State v. Andersen

Summarized by:

  • Court: Oregon Court of Appeals
  • Area(s) of Law: Civil Procedure
  • Date Filed: 03-18-2015
  • Case #: A150872
  • Judge(s)/Court Below: Armstrong, J. for the Court; En Banc.

The automobile exception to the warrant requirement of the Oregon Constitution, Article I, Section 9, requires that the officer executing the search must have witnessed the vehicle in motion in connection with the crime.

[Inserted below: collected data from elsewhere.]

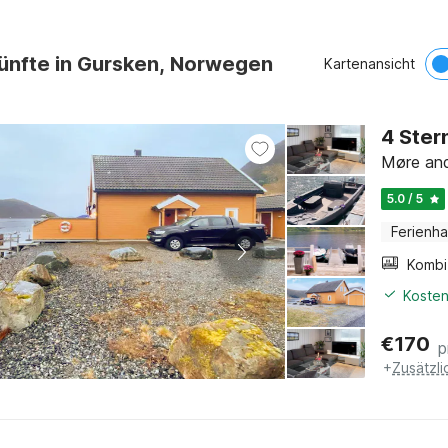
künfte in Gursken, Norwegen
Kartenansicht
4 Ster
Møre and
5.0 / 5
Ferienh
Kosten
€
170
p
+
Zusätzl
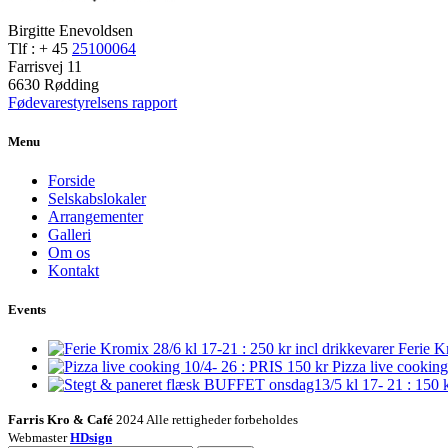
Birgitte Enevoldsen
Tlf : + 45
25100064
Farrisvej 11
6630 Rødding
Fødevarestyrelsens rapport
Menu
Forside
Selskabslokaler
Arrangementer
Galleri
Om os
Kontakt
Events
Ferie K
Pizza live cookin
Farris Kro & Café
2024 Alle rettigheder forbeholdes
Webmaster
HDsign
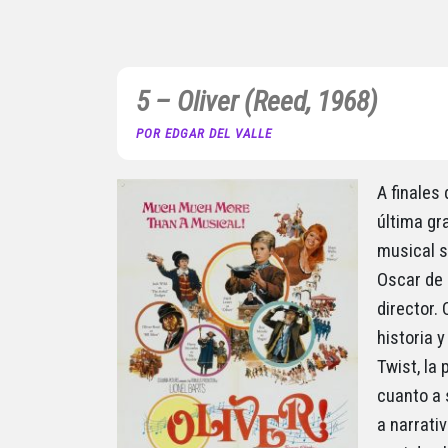
5 – Oliver (Reed, 1968)
POR EDGAR DEL VALLE
A finales
última gr
musical s
Oscar de 
director.
historia 
Twist, la
cuanto a 
a narrati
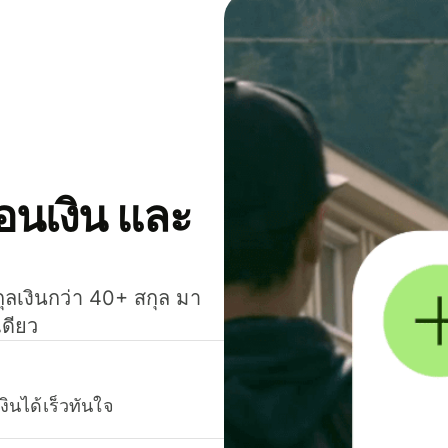
โอนเงิน และ
กุลเงินกว่า 40+ สกุล มา
เดียว
งินได้เร็วทันใจ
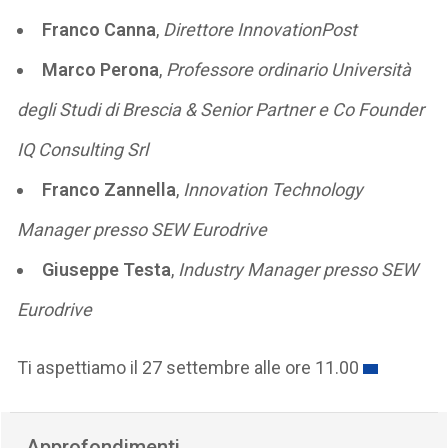
Franco Canna
,
Direttore InnovationPost
Marco Perona
,
Professore ordinario Università
degli Studi di Brescia & Senior Partner e Co Founder
IQ Consulting Srl
Franco Zannella
,
Innovation Technology
Manager presso SEW Eurodrive
Giuseppe Testa
,
Industry Manager presso SEW
Eurodrive
Ti aspettiamo il 27 settembre alle ore 11.00
Approfondimenti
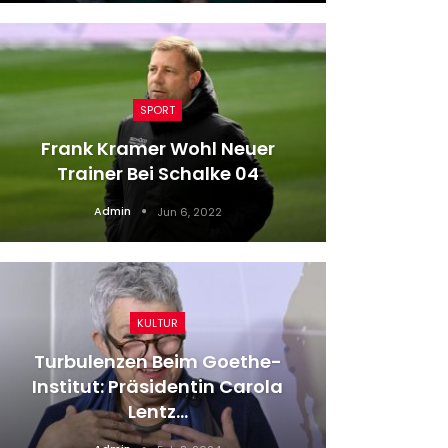
SPORT
Frank Kramer Wohl Neuer
Aus
Trainer Bei Schalke 04
Schöne
Admin
Jun 6, 2022
KULTUR
Turbulenzen Beim Goethe-
Institut: Präsidentin Carola
Tennis
Lentz…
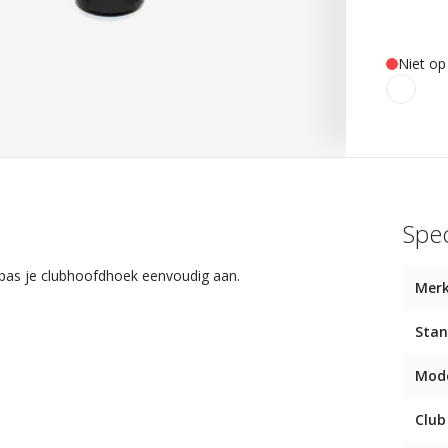
Niet op
Spec
n pas je clubhoofdhoek eenvoudig aan.
Mer
Stan
Mod
Club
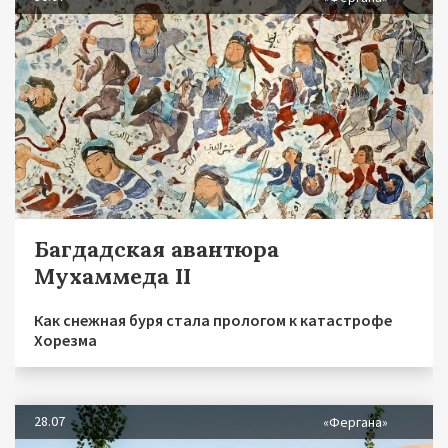
Багдадская авантюра
Мухаммеда II
Как снежная буря стала прологом к катастрофе
Хорезма
28.07
«Фергана»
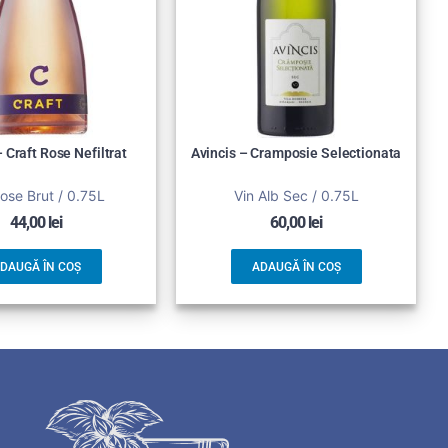
 Craft Rose Nefiltrat
Avincis – Cramposie Selectionata
ose Brut / 0.75L
Vin Alb Sec / 0.75L
44,00
lei
60,00
lei
DAUGĂ ÎN COȘ
ADAUGĂ ÎN COȘ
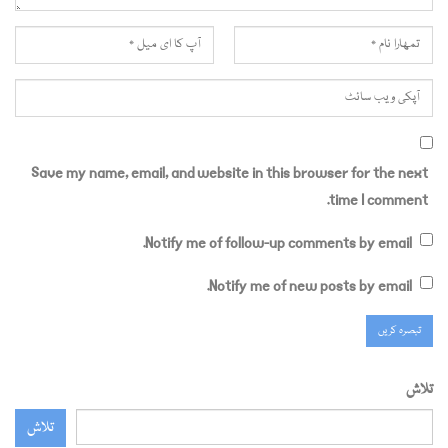
Save my name, email, and website in this browser for the next
time I comment.
Notify me of follow-up comments by email.
Notify me of new posts by email.
تلاش
تلاش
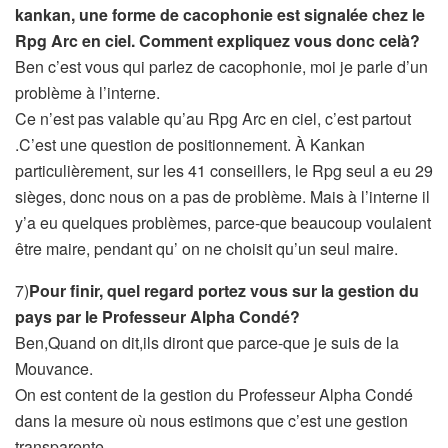
kankan, une forme de cacophonie est signalée chez le
Rpg Arc en ciel. Comment expliquez vous donc celà?
Ben c’est vous qui parlez de cacophonie, moi je parle d’un
problème à l’interne.
Ce n’est pas valable qu’au Rpg Arc en ciel, c’est partout
.C’est une question de positionnement. À Kankan
particulièrement, sur les 41 conseillers, le Rpg seul a eu 29
sièges, donc nous on a pas de problème. Mais à l’interne il
y’a eu quelques problèmes, parce-que beaucoup voulaient
être maire, pendant qu’ on ne choisit qu’un seul maire.
7)
Pour finir, quel regard portez vous sur la gestion du
pays par le Professeur Alpha Condé?
Ben,Quand on dit,ils diront que parce-que je suis de la
Mouvance.
On est content de la gestion du Professeur Alpha Condé
dans la mesure où nous estimons que c’est une gestion
transparente.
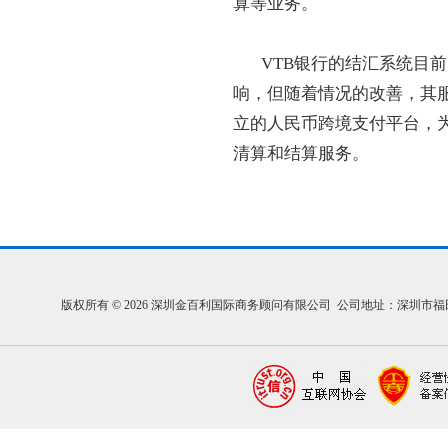
算等业务。
VTB银行的结汇系统目前
响，但随着情况的改善，其服
立的人民币跨境支付平台，
清算和结算服务。
版权所有 © 2026 深圳金百利国际商务顾问有限公司 公司地址：深圳市福田区福中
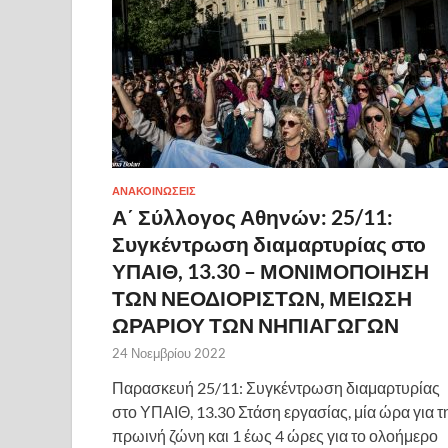
ΑΝΑΚΟΙΝΩΣΕΙΣ
Α΄ Σύλλογος Αθηνών: 25/11:
Συγκέντρωση διαμαρτυρίας στο
ΥΠΑΙΘ, 13.30 – ΜΟΝΙΜΟΠΟΙΗΣΗ
ΤΩΝ ΝΕΟΔΙΟΡΙΣΤΩΝ, ΜΕΙΩΣΗ
ΩΡΑΡΙΟΥ ΤΩΝ ΝΗΠΙΑΓΩΓΩΝ
24 Νοεμβρίου 2022
Παρασκευή 25/11: Συγκέντρωση διαμαρτυρίας
στο ΥΠΑΙΘ, 13.30 Στάση εργασίας, μία ώρα για τ
πρωινή ζώνη και 1 έως 4 ώρες για το ολοήμερο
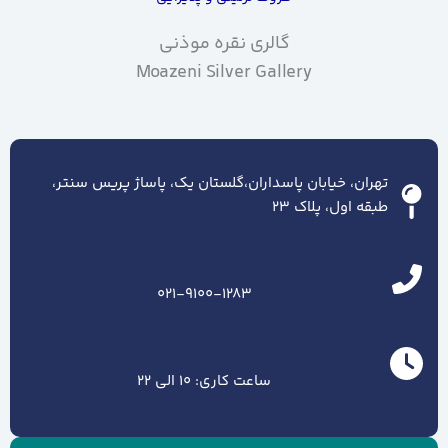
گالری نقره موذنی
Moazeni Silver Gallery
تهران، خیابان پاسداران،گلستان یک، پاساژ پریس سنتر،
طبقه اول، پلاک ۲۳
021-9100-1283
ساعت کاری: 10 الی 22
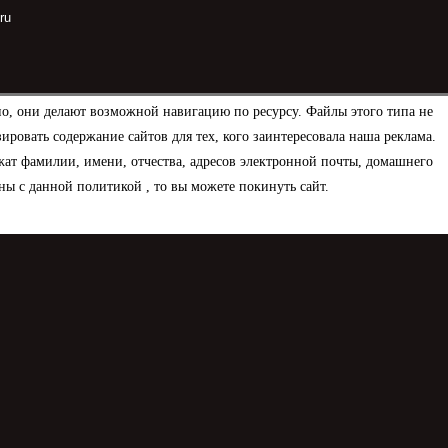
ru
но, они делают возможной навигацию по ресурсу. Файлы этого типа не
овать содержание сайтов для тех, кого заинтересовала наша реклама.
ат фамилии, имени, отчества, адресов электронной почты, домашнего
ны с данной политикой , то вы можете покинуть сайт.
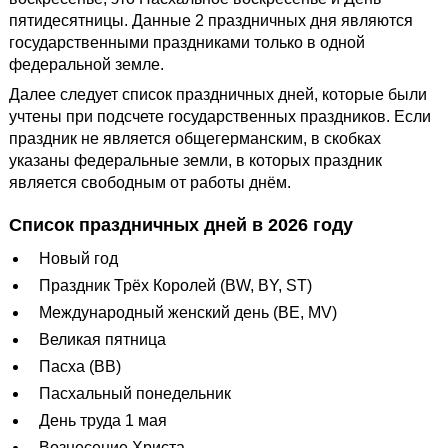
пятидесятницы. Данные 2 праздничных дня являются
государственными праздниками только в одной
федеральной земле.
Далее следует список праздничных дней, которые были
учтены при подсчете государственных праздников. Если
праздник не является общегерманским, в скобках
указаны федеральные земли, в которых праздник
является свободным от работы днём.
Список праздничных дней в 2026 году
Новый год
Праздник Трёх Королей (BW, BY, ST)
Международный женский день (BE, MV)
Великая пятница
Пасха (BB)
Пасхальный понедельник
День труда 1 мая
Вознесение Христа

Defendant was the subject of a drug investigation wherein the police employed the help of an informant. The informant was to set-up and execute a drug exchange. Defendant said she would be in a silver Jeep. During the operation, the officers saw the described Jeep parked where she said that it would be, but did not see her pull into the parking lot. They performed a warrantless search and found drugs in her Jeep and arrested her. Defendant moved to have the evidence suppressed. The trial court denied her motion and Defendant appealed. The State argued that the search was pursuant to the automobile exception to the warrant requirement of Art. I, Section 9, of the Oregon Constitution. While the Automobile Exception does not require the police to bring the vehicle to a stop, it does require that the vehicle be mobile when the police first encounter it in connection with a crime. Defendant's Jeep was parked in a store parking lot when the police first witnessed it. As a result, the Automobile Exception did not apply. Here, however, the Court points out that other exceptions would likely have applied, but not the Automobile Exception, and the State failed to point out or rely on those other exceptions.

Reversed and remanded.

J. DeVore, dissenting, urged that this was an overreach in the law, and that it should be sufficient that the vehicle be one that had moved recently, had a driver who would promptly drive away, and that the question of whether the police actually witnessed the mobility of the vehicle should not be the actual test.